13::Doce Mistério da Vida - Terceiro registro ao vivo da canção na voz de Bethânia. Os Anteriores estão em Rosa dos ventos, Maria Bethânia e Caetano Veloso e Nossos Momentos. 

CD 2 

1:: Outra Vez - É a primeira vez que Bethânia grava esta canção, um grande sucesso lançado originalmente por Roberto Carlos em 1977. 

2::Não Tenha Medo - É do compositor Miltinho Edilberto, uma das revelações do forró. Nessa versão ao vivo, a música ganha o tom e a pulsação exatos. 

3::Mel/Encouraçado - Mel deu título ao disco lançado por Bethânia em 1979, quando ela desfrutava do privilégio de ter sido a primeira mulher a romper a barreira do milhão de discos vendidos. Foi a partir dos versos do poeta Waly Salomão que Bethânia passou a ser chamada de Abelha Rainha. Encouraçado foi gravada no disco que trouxe o registro ao vivo do show A Cena Muda, em 1974. 

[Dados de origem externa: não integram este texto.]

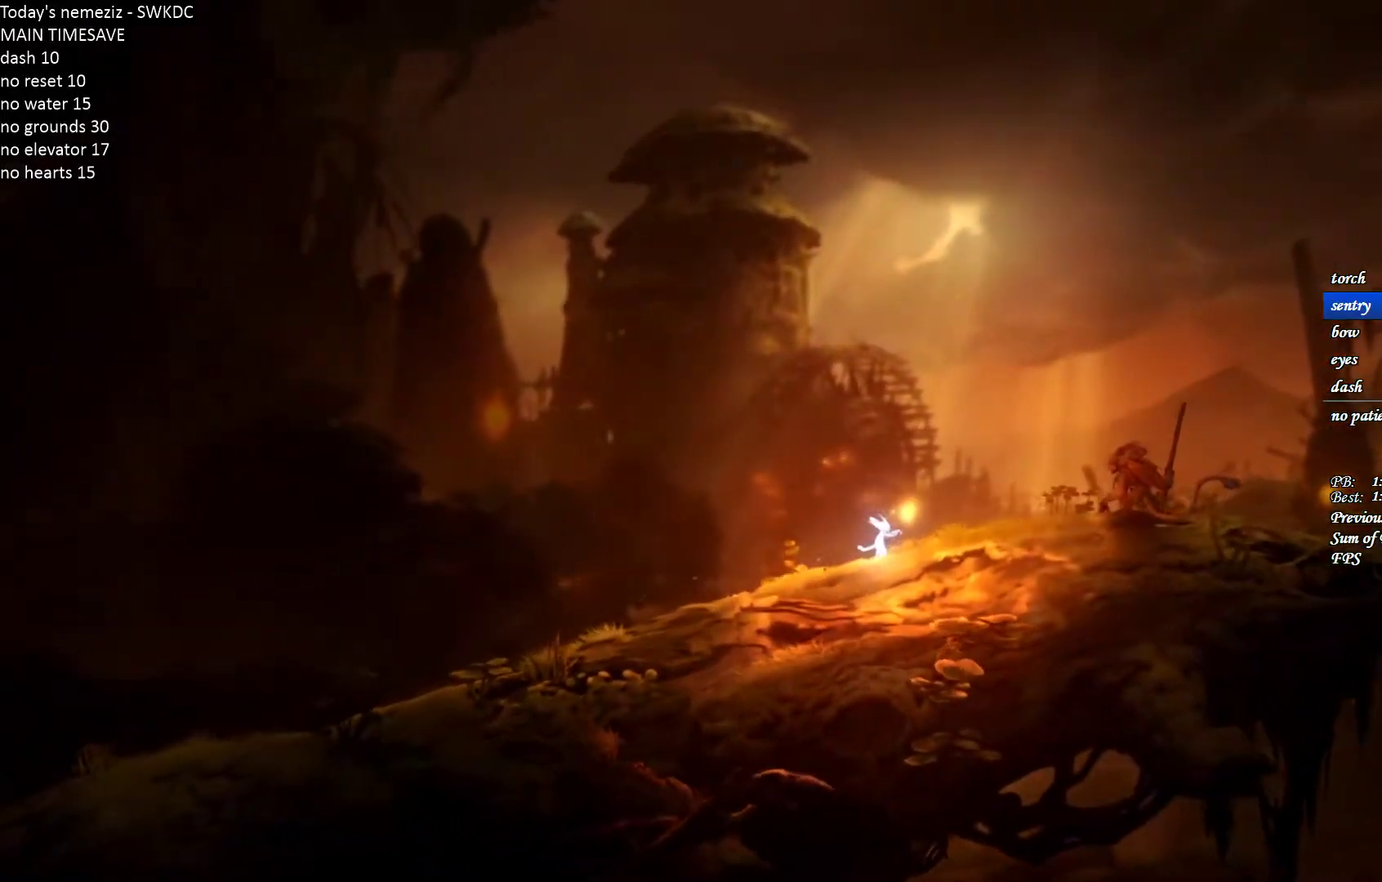
{"keys": ["d"], "mouse": [], "events": [[67, "space", "up"], [167, "space", "down"], [250, "space", "up"], [333, "space", "down"], [417, "space", "up"]]}
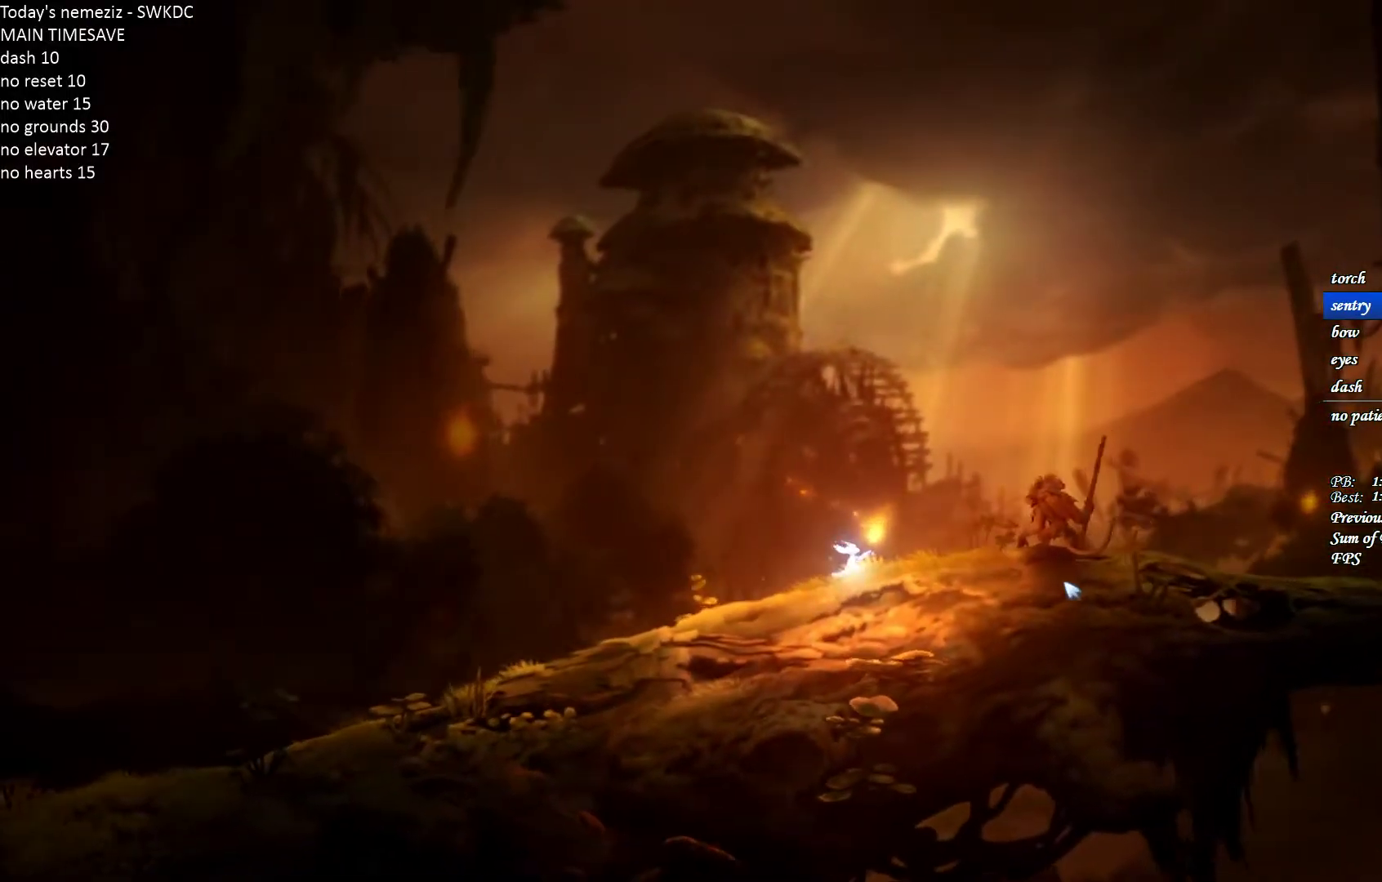
{"keys": ["d"], "mouse": [], "events": [[33, "space", "down"], [100, "space", "up"], [217, "space", "down"], [300, "space", "up"]]}
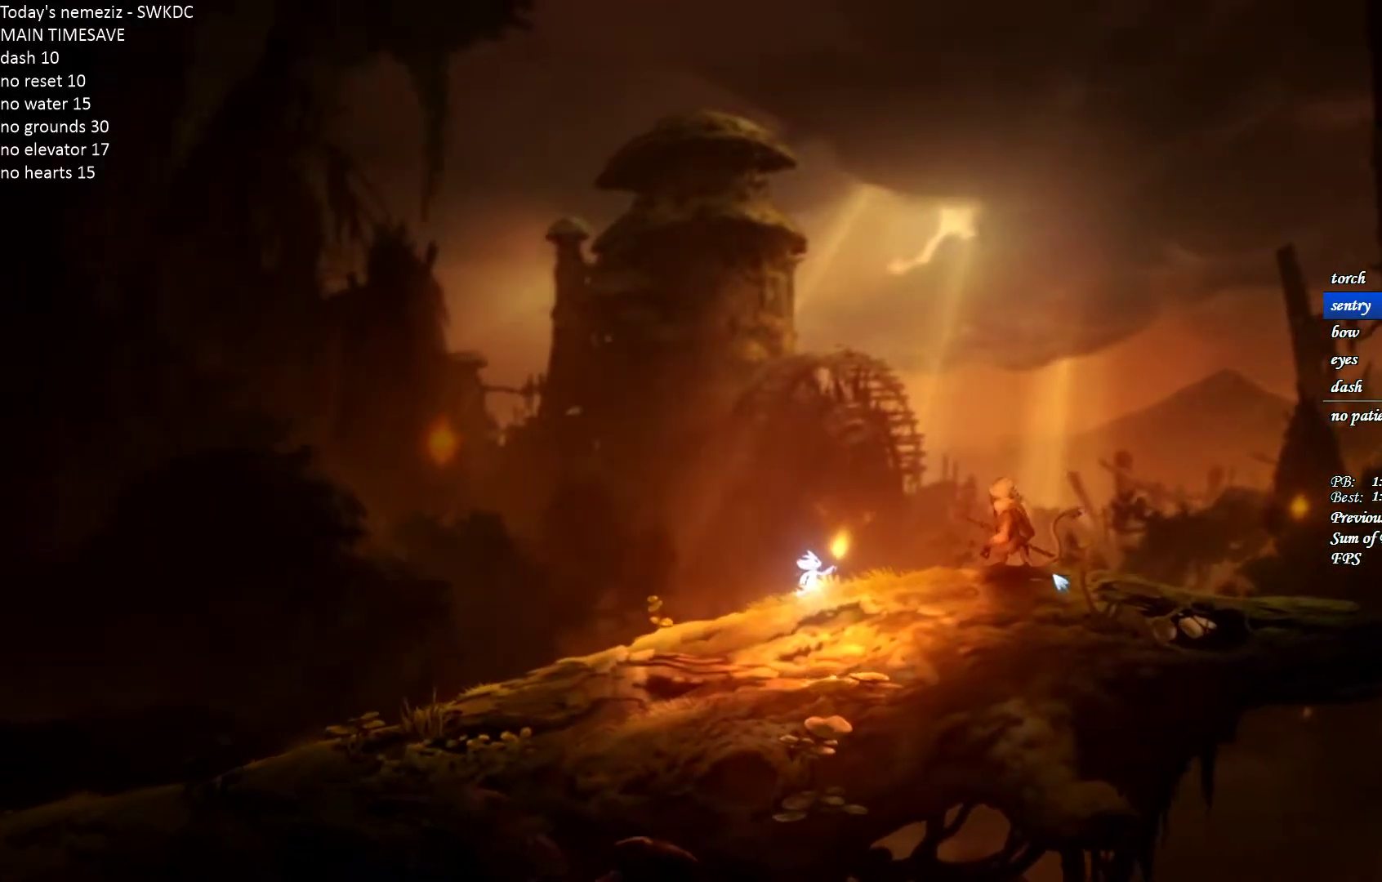
{"keys": [], "mouse": [], "events": [[250, "d", "up"]]}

4::Resposta/É o Amor - A música de Maysa é uma espécie de declaração de princípios ("eu só faço aquilo de que gosto e aquilo em que creio"). Esses versos são a resposta cênica da cantora para os que a atacaram preconceituosamente pela regravação de É o Amor, o primeiro sucesso da dupla Zezé Di Camargo & Luciano, que, claro, vem logo a seguir no roteiro. 

5
::Fala Baixinho/Diamante Verdadeiro - Fala Baixinho é um choro-canção composto por Pixinguinha em 1964 com o nome de Mascate. Anos depois, ganhou letra de Hermínio Bello de Carvalho e foi rebatizado Fala Baixinho. Diamante Verdadeiro é de Caetano Veloso e abriu o disco Álibi, de 1978. Ao longo de 1979, o álbum romperia a barreira do milhão de cópias vendidas, sedimentado a carreira de Bethânia no mercado fonográfico. 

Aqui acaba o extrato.